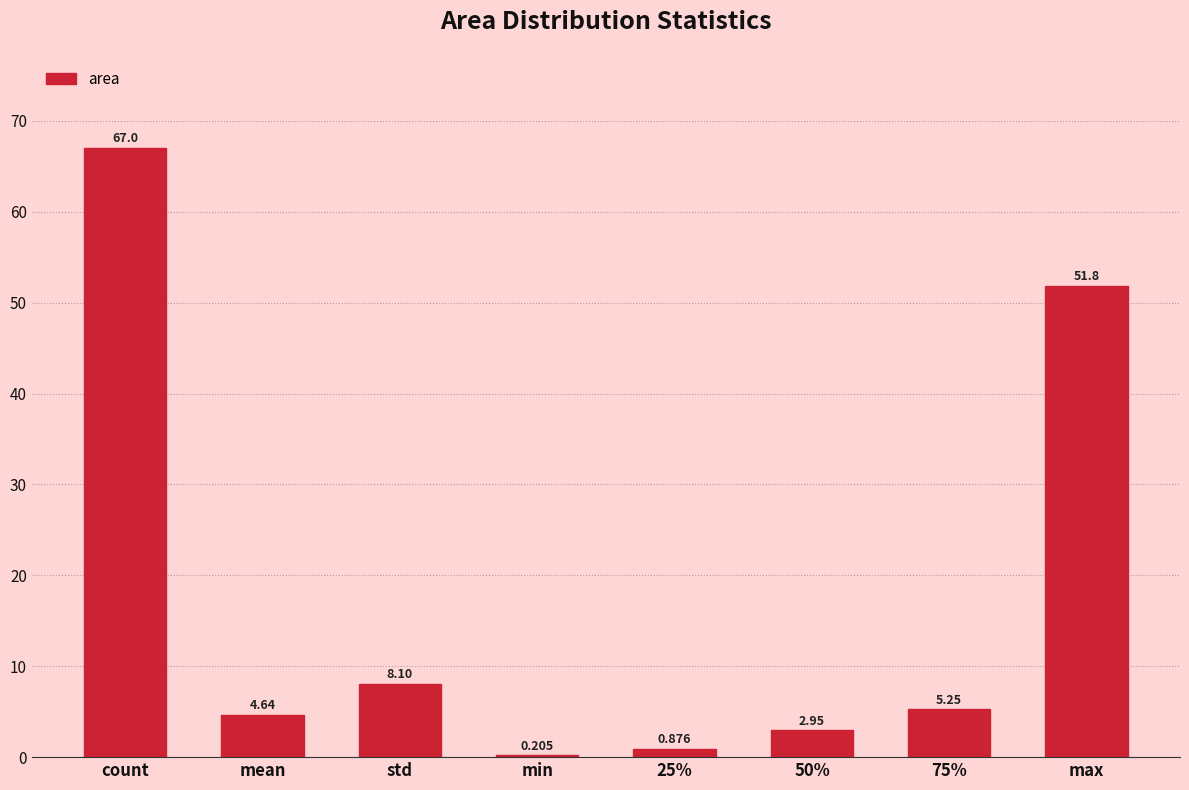

At which label does the data first exceed 5?

count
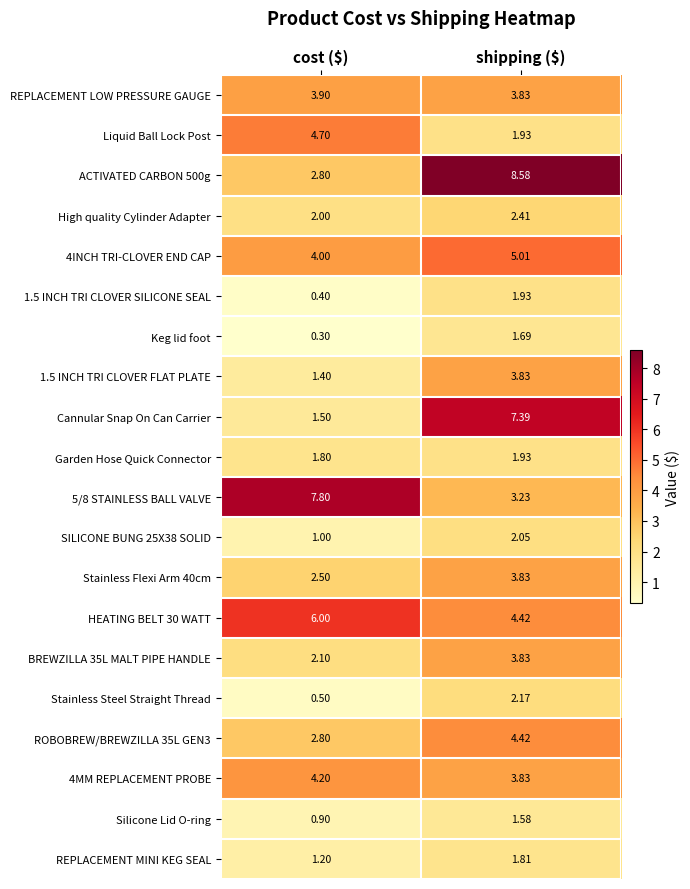

Which series changed the most between cost ($) and shipping ($)?

Cannular Snap On Can Carrier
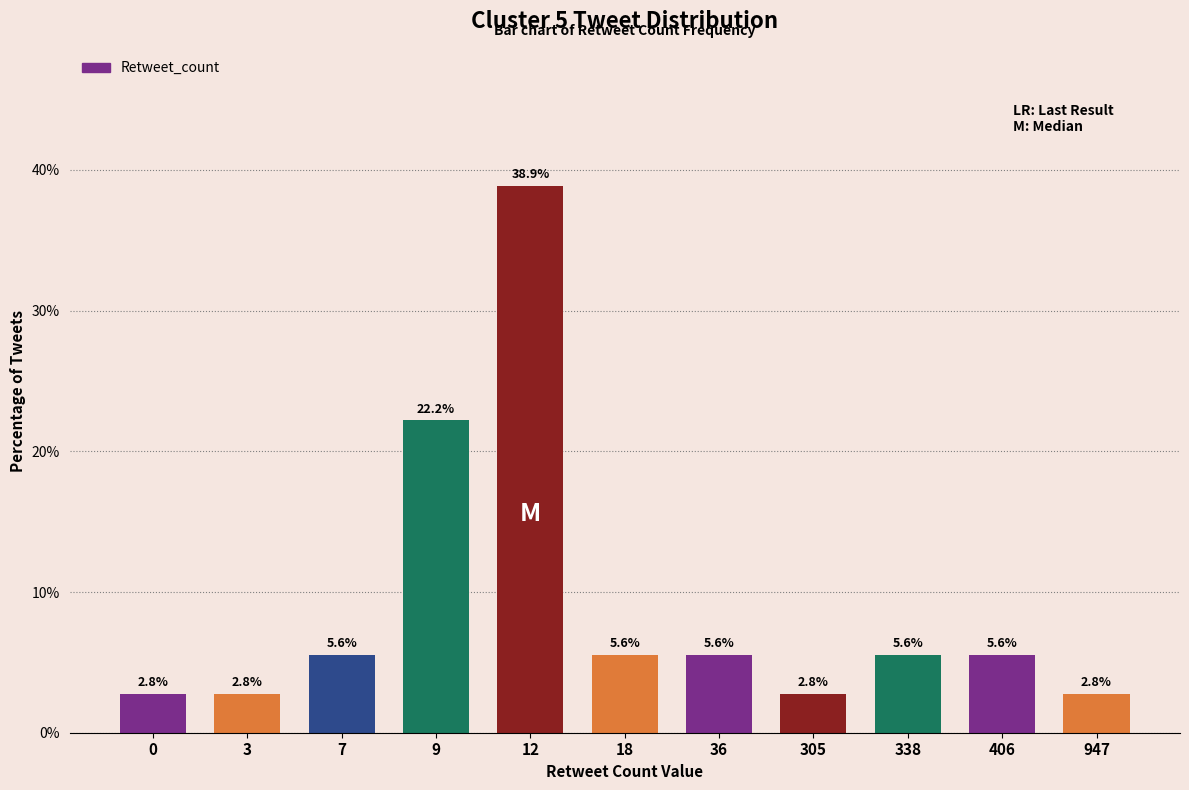

What value does the data have at 338?

5.6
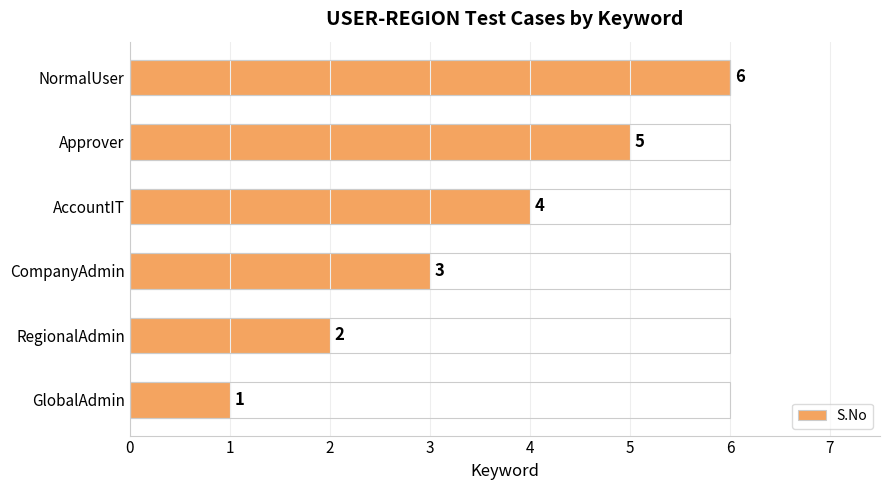

What is the change in value from CompanyAdmin to NormalUser?

+3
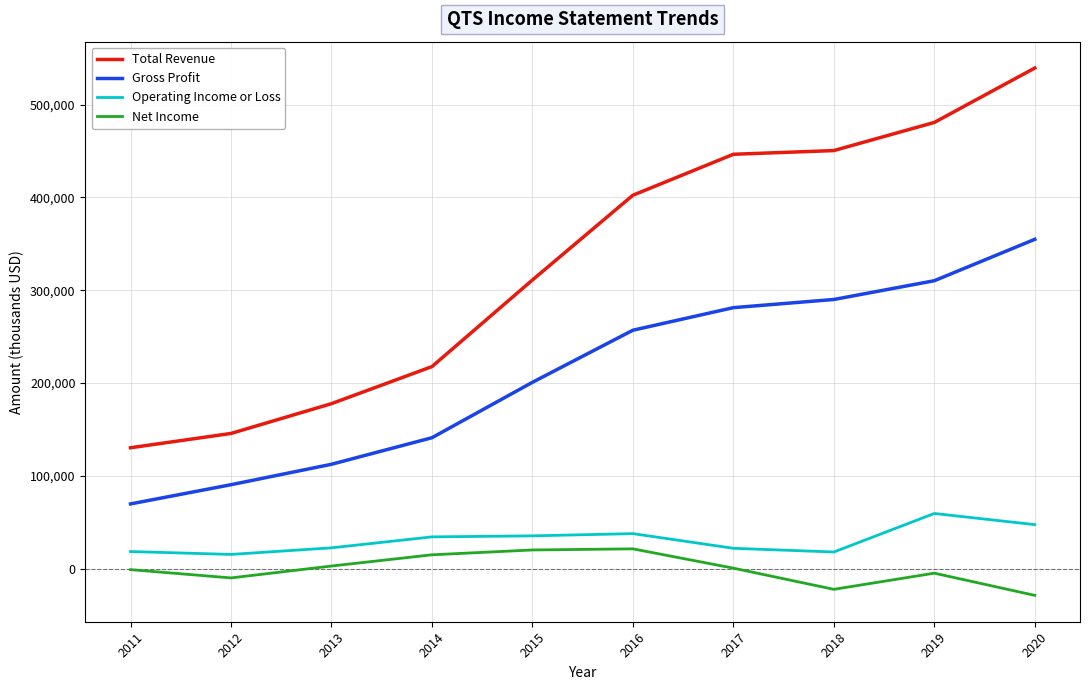

True or false: Operating Income or Loss and Gross Profit intersect in this chart.

False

* * * * * * *

■ WHAT YOU SHOULD DO ■
Pull out each line in the rows above that contains the string "value", and list those lines.

■ TASK RESULT ■
What value does the data have at 338?
What is the change in value from CompanyAdmin to NormalUser?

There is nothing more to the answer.